**Exercise text:**
Name:  Optical Mouse-Based Odometer and Motion Tracker

YouTube: https://youtu.be/gwXvvmw8Qg0


The project aims at constructing an inexpensive odometer to record, online, the trajectory and orientation of a moving platform. The optical coupling between the platform and its background is carried-out using two standard computer wireless optical mice. Tests were designed and carried-out to determine the usability of the mice as measuring device. The mice outputs are found to suffer from a high amount of noise. Different filters were tested to suppress this noise. A configuration for setting-up the mice in order to use them as an odometer is suggested. A procedure is proposed for processing the mice output in the adopted setting  to produce the position and orientation estimates. An RC platform was also designed and built to carry the odometer and experiment with it. Experiments were designed to calibrate the odometer as a whole system.  Thorough experimentation were carried-out to assess the capabilities of the system.

Term:  152 (2016)

Name:  An Optical Targeting System

YouTube:  https://youtu.be/6wdkDIYCwuY

The project won 3rd Place in the EE design EXPO


The project tackles the design and implementation of a basic optical targeting system. The system is required to detect the entry of an object into the camera visual field, track the object while maintaining an LED pointer lock on the target. It consists of the following subsystems: the mechanical pan-tilt platform along with the needed computer interface, an optical processor and an orienting controller to interface the processor with the pan-tilt platform. The design emphasizes the use of affordable hardware. It also restrict processing to an ordinary laptop and matlab software. Both the hardware and software environments were developed and interfaced. Thorough experimental testing was carried-out.

**Data section:**
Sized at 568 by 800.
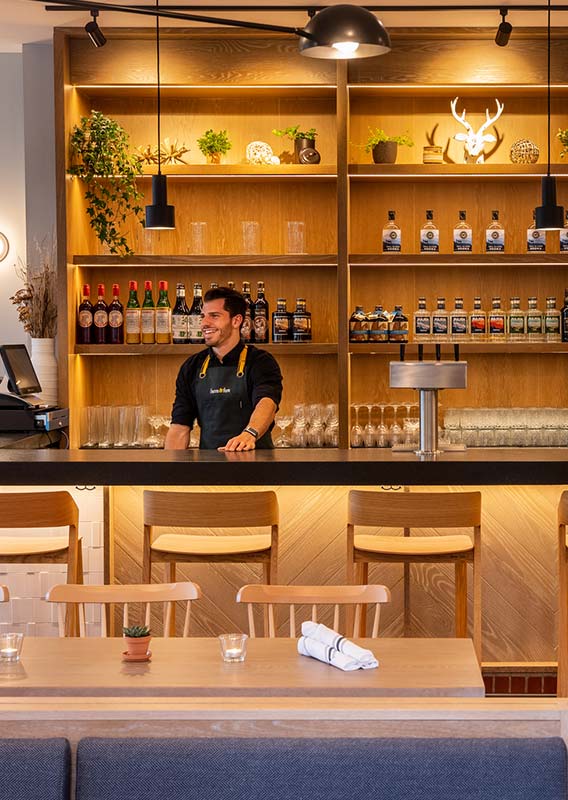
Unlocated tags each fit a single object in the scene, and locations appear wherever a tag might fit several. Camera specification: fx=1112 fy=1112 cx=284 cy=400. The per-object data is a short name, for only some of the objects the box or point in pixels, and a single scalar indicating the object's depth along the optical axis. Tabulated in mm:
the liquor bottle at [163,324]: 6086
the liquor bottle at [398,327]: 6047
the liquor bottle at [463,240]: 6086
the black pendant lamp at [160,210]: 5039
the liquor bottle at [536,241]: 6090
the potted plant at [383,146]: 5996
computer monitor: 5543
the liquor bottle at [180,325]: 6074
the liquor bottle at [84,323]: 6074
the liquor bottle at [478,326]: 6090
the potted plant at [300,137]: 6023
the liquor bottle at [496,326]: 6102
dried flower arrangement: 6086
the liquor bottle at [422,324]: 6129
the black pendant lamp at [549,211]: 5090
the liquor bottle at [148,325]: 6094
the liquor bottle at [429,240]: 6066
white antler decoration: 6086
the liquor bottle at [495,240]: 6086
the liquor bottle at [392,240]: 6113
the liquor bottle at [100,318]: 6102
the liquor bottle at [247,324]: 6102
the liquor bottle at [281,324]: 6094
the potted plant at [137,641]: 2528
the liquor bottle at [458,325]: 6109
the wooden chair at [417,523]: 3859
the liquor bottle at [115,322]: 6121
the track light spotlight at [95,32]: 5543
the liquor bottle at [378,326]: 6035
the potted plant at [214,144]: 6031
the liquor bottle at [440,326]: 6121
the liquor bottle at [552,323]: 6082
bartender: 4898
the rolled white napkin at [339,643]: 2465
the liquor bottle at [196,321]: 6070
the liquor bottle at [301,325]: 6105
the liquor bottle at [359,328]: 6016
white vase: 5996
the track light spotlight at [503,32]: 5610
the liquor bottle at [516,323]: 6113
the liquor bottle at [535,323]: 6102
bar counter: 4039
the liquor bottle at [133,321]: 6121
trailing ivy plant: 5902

* * *

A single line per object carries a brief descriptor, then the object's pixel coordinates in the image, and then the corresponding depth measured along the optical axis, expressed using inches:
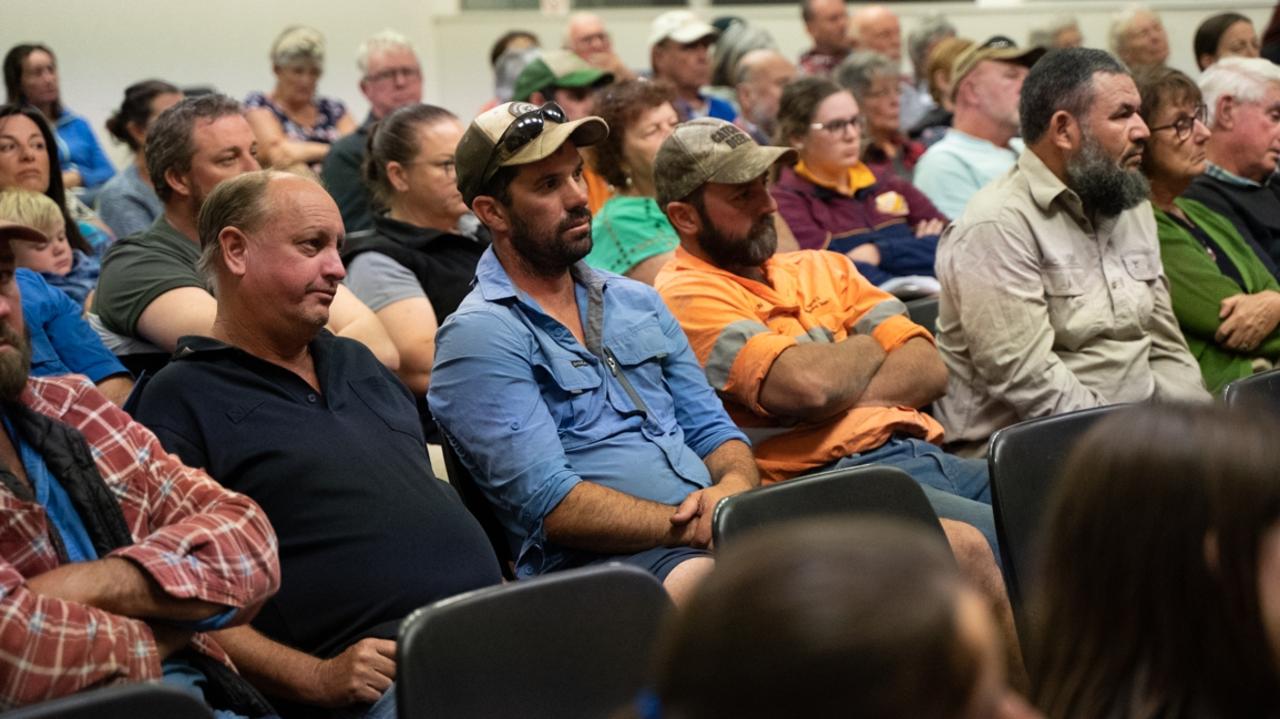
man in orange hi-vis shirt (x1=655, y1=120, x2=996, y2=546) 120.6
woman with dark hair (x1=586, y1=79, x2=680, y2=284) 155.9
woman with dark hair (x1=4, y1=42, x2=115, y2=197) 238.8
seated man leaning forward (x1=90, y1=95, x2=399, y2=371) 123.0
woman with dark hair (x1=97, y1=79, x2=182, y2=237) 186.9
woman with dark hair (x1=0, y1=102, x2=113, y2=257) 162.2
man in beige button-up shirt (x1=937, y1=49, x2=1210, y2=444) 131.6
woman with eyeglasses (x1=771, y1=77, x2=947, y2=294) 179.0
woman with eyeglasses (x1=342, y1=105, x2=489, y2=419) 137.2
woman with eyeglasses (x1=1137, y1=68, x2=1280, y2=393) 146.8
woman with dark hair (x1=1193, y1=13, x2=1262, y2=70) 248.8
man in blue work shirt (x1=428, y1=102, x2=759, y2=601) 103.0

**Exercise details:** Rewrite the project listing from the words "The project tackles" through "testing was carried-out.", putting "desktop computer" in place of "laptop". The lines have no role in this exercise.

**Problem solution:**
The project tackles the design and implementation of a basic optical targeting system. The system is required to detect the entry of an object into the camera visual field, track the object while maintaining an LED pointer lock on the target. It consists of the following subsystems: the mechanical pan-tilt platform along with the needed computer interface, an optical processor and an orienting controller to interface the processor with the pan-tilt platform. The design emphasizes the use of affordable hardware. It also restrict processing to an ordinary desktop computer and matlab software. Both the hardware and software environments were developed and interfaced. Thorough experimental testing was carried-out.